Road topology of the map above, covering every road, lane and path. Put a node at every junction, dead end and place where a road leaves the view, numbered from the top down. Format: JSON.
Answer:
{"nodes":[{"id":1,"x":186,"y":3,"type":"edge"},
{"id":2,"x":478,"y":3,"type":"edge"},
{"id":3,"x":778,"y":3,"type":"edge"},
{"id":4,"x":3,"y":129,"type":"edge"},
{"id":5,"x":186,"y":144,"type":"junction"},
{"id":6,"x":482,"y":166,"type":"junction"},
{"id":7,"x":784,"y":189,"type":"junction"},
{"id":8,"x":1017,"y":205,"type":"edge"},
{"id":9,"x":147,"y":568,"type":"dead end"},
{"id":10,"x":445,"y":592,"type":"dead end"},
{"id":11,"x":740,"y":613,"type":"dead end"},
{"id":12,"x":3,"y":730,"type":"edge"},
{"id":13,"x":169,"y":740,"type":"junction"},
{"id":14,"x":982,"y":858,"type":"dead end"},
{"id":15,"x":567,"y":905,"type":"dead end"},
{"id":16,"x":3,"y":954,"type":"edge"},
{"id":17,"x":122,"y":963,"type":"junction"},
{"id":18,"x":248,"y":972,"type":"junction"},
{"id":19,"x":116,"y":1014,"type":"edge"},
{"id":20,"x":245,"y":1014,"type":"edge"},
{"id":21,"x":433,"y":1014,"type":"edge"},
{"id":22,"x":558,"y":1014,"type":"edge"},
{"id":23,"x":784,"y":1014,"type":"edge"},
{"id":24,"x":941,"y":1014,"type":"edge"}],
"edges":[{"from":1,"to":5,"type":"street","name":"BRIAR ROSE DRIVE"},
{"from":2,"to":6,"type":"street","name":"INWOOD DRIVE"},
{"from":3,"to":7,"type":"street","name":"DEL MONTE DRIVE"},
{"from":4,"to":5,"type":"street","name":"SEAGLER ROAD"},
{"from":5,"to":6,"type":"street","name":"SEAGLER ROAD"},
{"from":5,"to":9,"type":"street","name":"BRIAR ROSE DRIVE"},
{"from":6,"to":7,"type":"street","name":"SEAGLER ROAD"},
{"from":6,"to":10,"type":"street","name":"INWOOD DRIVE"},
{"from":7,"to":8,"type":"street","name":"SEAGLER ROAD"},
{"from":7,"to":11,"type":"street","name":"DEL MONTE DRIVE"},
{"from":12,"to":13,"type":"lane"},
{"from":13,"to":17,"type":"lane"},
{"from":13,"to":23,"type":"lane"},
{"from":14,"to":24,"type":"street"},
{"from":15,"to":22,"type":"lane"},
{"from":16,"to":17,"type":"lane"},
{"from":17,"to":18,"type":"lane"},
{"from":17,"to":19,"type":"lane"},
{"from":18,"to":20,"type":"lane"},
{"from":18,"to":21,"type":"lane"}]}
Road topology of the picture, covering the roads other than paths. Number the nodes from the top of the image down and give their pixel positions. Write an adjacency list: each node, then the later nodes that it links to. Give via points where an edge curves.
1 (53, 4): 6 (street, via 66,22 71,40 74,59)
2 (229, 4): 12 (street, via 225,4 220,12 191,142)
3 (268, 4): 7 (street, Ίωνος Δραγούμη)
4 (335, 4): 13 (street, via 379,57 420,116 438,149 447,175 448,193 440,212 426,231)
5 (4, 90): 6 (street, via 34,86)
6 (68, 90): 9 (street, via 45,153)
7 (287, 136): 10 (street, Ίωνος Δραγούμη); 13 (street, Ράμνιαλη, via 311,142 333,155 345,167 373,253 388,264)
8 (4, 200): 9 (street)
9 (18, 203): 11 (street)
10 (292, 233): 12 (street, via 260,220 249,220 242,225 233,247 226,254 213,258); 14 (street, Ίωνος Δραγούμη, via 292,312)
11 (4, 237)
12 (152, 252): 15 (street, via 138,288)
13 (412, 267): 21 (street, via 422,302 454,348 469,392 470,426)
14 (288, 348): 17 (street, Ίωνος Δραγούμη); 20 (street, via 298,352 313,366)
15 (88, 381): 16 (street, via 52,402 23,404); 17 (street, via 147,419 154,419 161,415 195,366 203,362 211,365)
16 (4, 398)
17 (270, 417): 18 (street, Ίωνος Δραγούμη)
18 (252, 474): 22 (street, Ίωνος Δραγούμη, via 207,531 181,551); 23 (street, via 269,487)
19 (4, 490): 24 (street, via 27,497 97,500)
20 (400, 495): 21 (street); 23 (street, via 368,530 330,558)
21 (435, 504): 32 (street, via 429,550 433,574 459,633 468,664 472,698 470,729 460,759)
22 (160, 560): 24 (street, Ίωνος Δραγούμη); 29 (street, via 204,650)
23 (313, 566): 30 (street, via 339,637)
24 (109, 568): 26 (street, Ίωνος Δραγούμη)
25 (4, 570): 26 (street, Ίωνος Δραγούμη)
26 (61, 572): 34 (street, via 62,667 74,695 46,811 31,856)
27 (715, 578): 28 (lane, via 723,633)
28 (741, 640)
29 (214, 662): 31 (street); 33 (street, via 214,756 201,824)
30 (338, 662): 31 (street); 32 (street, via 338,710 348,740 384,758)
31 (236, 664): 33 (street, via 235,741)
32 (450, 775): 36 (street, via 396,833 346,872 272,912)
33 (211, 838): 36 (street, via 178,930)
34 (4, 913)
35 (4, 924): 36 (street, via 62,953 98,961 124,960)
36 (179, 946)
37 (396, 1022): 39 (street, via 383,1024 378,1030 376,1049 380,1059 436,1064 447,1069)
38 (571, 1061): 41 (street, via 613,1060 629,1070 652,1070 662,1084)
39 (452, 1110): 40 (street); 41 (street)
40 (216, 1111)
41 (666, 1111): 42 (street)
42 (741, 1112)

Brief:
Write out an exact copy of every record shown above.

Answer to the problem:
Road topology of the map above, covering every road, lane and path. Put a node at every junction, dead end and place where a road leaves the view, numbered from the top down. Format: JSON.
Answer:
{"nodes":[{"id":1,"x":186,"y":3,"type":"edge"},
{"id":2,"x":478,"y":3,"type":"edge"},
{"id":3,"x":778,"y":3,"type":"edge"},
{"id":4,"x":3,"y":129,"type":"edge"},
{"id":5,"x":186,"y":144,"type":"junction"},
{"id":6,"x":482,"y":166,"type":"junction"},
{"id":7,"x":784,"y":189,"type":"junction"},
{"id":8,"x":1017,"y":205,"type":"edge"},
{"id":9,"x":147,"y":568,"type":"dead end"},
{"id":10,"x":445,"y":592,"type":"dead end"},
{"id":11,"x":740,"y":613,"type":"dead end"},
{"id":12,"x":3,"y":730,"type":"edge"},
{"id":13,"x":169,"y":740,"type":"junction"},
{"id":14,"x":982,"y":858,"type":"dead end"},
{"id":15,"x":567,"y":905,"type":"dead end"},
{"id":16,"x":3,"y":954,"type":"edge"},
{"id":17,"x":122,"y":963,"type":"junction"},
{"id":18,"x":248,"y":972,"type":"junction"},
{"id":19,"x":116,"y":1014,"type":"edge"},
{"id":20,"x":245,"y":1014,"type":"edge"},
{"id":21,"x":433,"y":1014,"type":"edge"},
{"id":22,"x":558,"y":1014,"type":"edge"},
{"id":23,"x":784,"y":1014,"type":"edge"},
{"id":24,"x":941,"y":1014,"type":"edge"}],
"edges":[{"from":1,"to":5,"type":"street","name":"BRIAR ROSE DRIVE"},
{"from":2,"to":6,"type":"street","name":"INWOOD DRIVE"},
{"from":3,"to":7,"type":"street","name":"DEL MONTE DRIVE"},
{"from":4,"to":5,"type":"street","name":"SEAGLER ROAD"},
{"from":5,"to":6,"type":"street","name":"SEAGLER ROAD"},
{"from":5,"to":9,"type":"street","name":"BRIAR ROSE DRIVE"},
{"from":6,"to":7,"type":"street","name":"SEAGLER ROAD"},
{"from":6,"to":10,"type":"street","name":"INWOOD DRIVE"},
{"from":7,"to":8,"type":"street","name":"SEAGLER ROAD"},
{"from":7,"to":11,"type":"street","name":"DEL MONTE DRIVE"},
{"from":12,"to":13,"type":"lane"},
{"from":13,"to":17,"type":"lane"},
{"from":13,"to":23,"type":"lane"},
{"from":14,"to":24,"type":"street"},
{"from":15,"to":22,"type":"lane"},
{"from":16,"to":17,"type":"lane"},
{"from":17,"to":18,"type":"lane"},
{"from":17,"to":19,"type":"lane"},
{"from":18,"to":20,"type":"lane"},
{"from":18,"to":21,"type":"lane"}]}
Road topology of the picture, covering the roads other than paths. Number the nodes from the top of the image down and give their pixel positions. Write an adjacency list: each node, then the later nodes that it links to. Give via points where an edge curves.
1 (53, 4): 6 (street, via 66,22 71,40 74,59)
2 (229, 4): 12 (street, via 225,4 220,12 191,142)
3 (268, 4): 7 (street, Ίωνος Δραγούμη)
4 (335, 4): 13 (street, via 379,57 420,116 438,149 447,175 448,193 440,212 426,231)
5 (4, 90): 6 (street, via 34,86)
6 (68, 90): 9 (street, via 45,153)
7 (287, 136): 10 (street, Ίωνος Δραγούμη); 13 (street, Ράμνιαλη, via 311,142 333,155 345,167 373,253 388,264)
8 (4, 200): 9 (street)
9 (18, 203): 11 (street)
10 (292, 233): 12 (street, via 260,220 249,220 242,225 233,247 226,254 213,258); 14 (street, Ίωνος Δραγούμη, via 292,312)
11 (4, 237)
12 (152, 252): 15 (street, via 138,288)
13 (412, 267): 21 (street, via 422,302 454,348 469,392 470,426)
14 (288, 348): 17 (street, Ίωνος Δραγούμη); 20 (street, via 298,352 313,366)
15 (88, 381): 16 (street, via 52,402 23,404); 17 (street, via 147,419 154,419 161,415 195,366 203,362 211,365)
16 (4, 398)
17 (270, 417): 18 (street, Ίωνος Δραγούμη)
18 (252, 474): 22 (street, Ίωνος Δραγούμη, via 207,531 181,551); 23 (street, via 269,487)
19 (4, 490): 24 (street, via 27,497 97,500)
20 (400, 495): 21 (street); 23 (street, via 368,530 330,558)
21 (435, 504): 32 (street, via 429,550 433,574 459,633 468,664 472,698 470,729 460,759)
22 (160, 560): 24 (street, Ίωνος Δραγούμη); 29 (street, via 204,650)
23 (313, 566): 30 (street, via 339,637)
24 (109, 568): 26 (street, Ίωνος Δραγούμη)
25 (4, 570): 26 (street, Ίωνος Δραγούμη)
26 (61, 572): 34 (street, via 62,667 74,695 46,811 31,856)
27 (715, 578): 28 (lane, via 723,633)
28 (741, 640)
29 (214, 662): 31 (street); 33 (street, via 214,756 201,824)
30 (338, 662): 31 (street); 32 (street, via 338,710 348,740 384,758)
31 (236, 664): 33 (street, via 235,741)
32 (450, 775): 36 (street, via 396,833 346,872 272,912)
33 (211, 838): 36 (street, via 178,930)
34 (4, 913)
35 (4, 924): 36 (street, via 62,953 98,961 124,960)
36 (179, 946)
37 (396, 1022): 39 (street, via 383,1024 378,1030 376,1049 380,1059 436,1064 447,1069)
38 (571, 1061): 41 (street, via 613,1060 629,1070 652,1070 662,1084)
39 (452, 1110): 40 (street); 41 (street)
40 (216, 1111)
41 (666, 1111): 42 (street)
42 (741, 1112)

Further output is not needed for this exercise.